In the summer that followed Parliament’s attempt to punish Boston with the Intolerable Acts, sentiment for the patriot cause increased dramatically.

There was an agreement that this new situation warranted another intercolonial meeting. It was nearly ten years since the Stamp Act Congress had assembled. The First Continental Congress met in Philadelphia in September 1774.

Sam and John Adams from Massachusetts were present, as well as John Dickinson from Pennsylvania. Virginia had Richard Henry Lee, George Washington, and Patrick Henry. It took seven weeks for these future heroes to agree on a course of action.

Complete nonimportation was resumed. The Congress set up an organization called the Association to ensure compliance in the colonies. A declaration of colonial right was drafted and sent to London.

A plan introduced by Joseph Galloway of Pennsylvania proposed an imperial union with Britain, where all acts of Parliament would have to be approved by an American assembly.

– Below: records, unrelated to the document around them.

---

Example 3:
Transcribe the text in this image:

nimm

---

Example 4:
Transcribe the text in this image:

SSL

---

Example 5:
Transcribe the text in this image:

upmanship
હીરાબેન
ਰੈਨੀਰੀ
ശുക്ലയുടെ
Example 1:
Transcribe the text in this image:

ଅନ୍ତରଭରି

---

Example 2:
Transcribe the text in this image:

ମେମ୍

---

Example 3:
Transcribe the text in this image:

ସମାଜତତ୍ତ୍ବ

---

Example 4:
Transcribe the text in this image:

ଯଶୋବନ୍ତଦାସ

This may have postponed the revolution, but the delegations voted against it.

One decision by the Congress often overlooked in importance is its decision to reconvene in May 1775 if their grievances were not addressed.

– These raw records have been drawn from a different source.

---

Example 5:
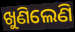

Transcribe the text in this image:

ଖୁଣିଲେଣି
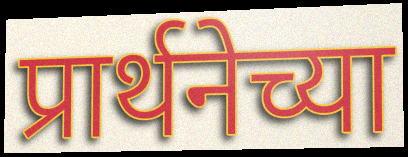
प्रार्थनेच्या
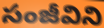
సంజీవిని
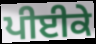
ਪੀਈਕੇ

When Parliament chose to ignore the Congress, they reconvene the next May. By this time boycotts were no longer a major issue. The Second Continental Congress would be grappling with choices following the spilling of blood at Lexington and Concord the previous month.

It was at Carpenter’s Hall that America came together politically for the first time on a national level and where the seeds of participatory democracy were sown.